Thursday, October 14, 2010

The Trouble with Jelly

The construction of pork pies is not for the faint of heart. Not only does it require a solemn commitment of time, energy, planning, and sweat, it also demands a certain weathered callousness to the sight, smell, and textural delights of raw pig.

There are three elements to this dish: stock, filling, and pastry. After a scrutinizing the recipes of several chefs, I decided to use Nigel Slater as a guide to filling and stock, while following my cousin Olly’s instructions for pastry (the latter having run his own pie business in a previous life).



It is best to begin with the stock as this requires chilling overnight in the fridge.

1 pigs trotters
bones from pork
1 rib celery
1 onion
1 carrot
1 bunch parsley stalks
4 black peppercorns

Throw all ingredients into a saucepan, cover with water and bring to the boil. Lower to a simmer and cook for 11/2 hours. Strain into a container, allow to cool, and then chill in fridge overnight.

Next day wake up and cancel any appointments for the next 4 hours or call in sick to work. You will need some time. (Not realizing this I spent the morning fiddling with pastry while fretting over what else I should be doing i.e. wrestling with the finer points of Durkheimian sociology for one of my MA classes.  It was fruitless. Pigs trotters hold infinitely more appeal for me than protracted definitions of social phenomena.)

Begin with the pastry:

1/2 lb. lard
1/2 pt. water
1 lb. all purpose flour
1 egg beaten to brush pastry

Put the lard and water in a saucepan and heat almost to boiling. Stir roughly into the flour to make a soft ball of dough (at this point it will smell like a heavenly kitchen in which pounds of bacon are sizzling and mountains of bread are baking in the oven!) Wrap in cling film and allow to cool to just warmer than body temperature.

Meanwhile, make the filling:

1/2 kg boned pork shoulder
125 g pork belly
125 g streaky bacon
2 good sprigs of thyme, finely chopped
2 sage leaves, finely chopped
1 large pinch ground mace
1 large pinch ground white pepper
1 large pinch ground nutmeg
1/2 tsp salt
1/2 tsp freshly ground black pepper

Dice all the meat very finely.  Add all other ingredients to the bowl and mix well.

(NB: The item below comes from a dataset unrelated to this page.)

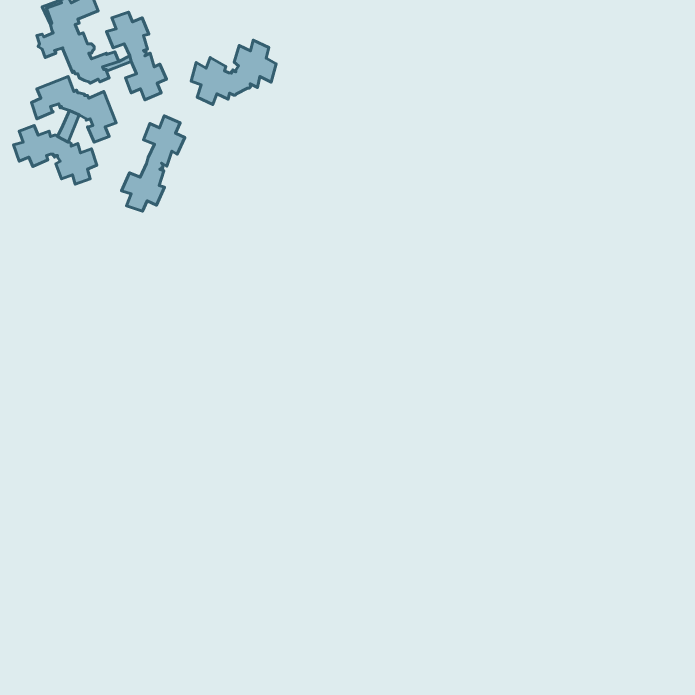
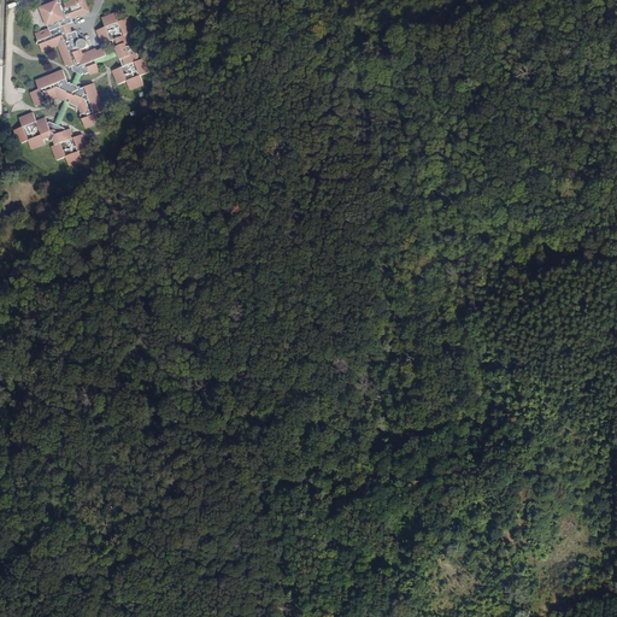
building: [191,40,276,104] -> none
building: [122,116,185,211] -> none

Preheat the oven to 180C/ F. Lightly grease and flour a dozen muffin tins (or a deep cake tin with removable base for one large pie). When the pastry has cooled until it is just warm to the touch, unwrap it, pull off a third for the lids and set aside, and roll out the rest into a thick round. Cut into small rounds to fit the muffin molds and press into base and sides, making sure there is a small lip around each rim. Fill with the meat mixture leaving a little room at the top. Roll out the remaining dough, cut into lids and poke a small hole in the top of each round. Brush the rims of the filled pastry with beaten egg and press a lid onto each, crimping and sealing well to avoid leaking. This is crucial!

Place muffin tins (or single cake tin) in the oven on a baking sheet and bake for 20 minutes (30 mins. for large version). Lower oven temperature to 160C/ F and continue baking for 60 minutes (90mins.) until pale golden. Brush tops with beaten egg and return to oven for a further 30 minutes.
When the pies are done pull the stock from fridge and remove the layer of fat. You should have a nice jelly beneath. Heat to boiling, transfer to a jug, and then pour into the hole in each lid with the aid of a thin funnel.  Chill pies overnight to set the jelly.




After all the fretting and sweat, and pigs trotters, my pies turned out a minor success: the pastry wonderfully rich and crumbly yet well cooked; the filling far more toothsome and and flavorful than any store bought version. So why to do I not proclaim this a major success? I am not known for culinary modesty.The one disappointment was the jelly.  As I explained above, the theory is simple: pour the liquefied stock through the hole in the top of the pies. If all goes well it will seep across the top of the meat and down the sides creating that ethereal layer between crust and filling. So much for theory. My attempts to inject the stock into my pies failed, even when I ran to the store and armed myself with a fine-nosed funnel. There just wasn’t enough space between the crust and filling. I think this was due either to not sealing the crust well enough or to filling  the molds too full of meat (hence the provisos about leaving room above the filling and meticulously sealing the tops to the bases).

That said, I am generally pleased with the outcome of my first attempt. The pies pass the taste test with flying colors and though they may lack artistry they will provide me with many scrumptious pack lunches over the next few months. It would be ideal for a picnic. I already have a mental image of sitting on top of a hill, blown by the wind and flushed from a hike, biting into the crumbly pie and washing it down with a bottle of cloudy cider.

1 comment:

  1. lovely pies - but they are usually not moulded in a tin. The pastry is raised around a wooden dolly, a round wooden stick about the diameter of a jam jar. Being made from wood prevents the pastry from sticking to the dolly as the pastry is raised. This also results in a high lip, once the pork mixture is in place, the lid is placed INSIDE the lip - retaining the jelly.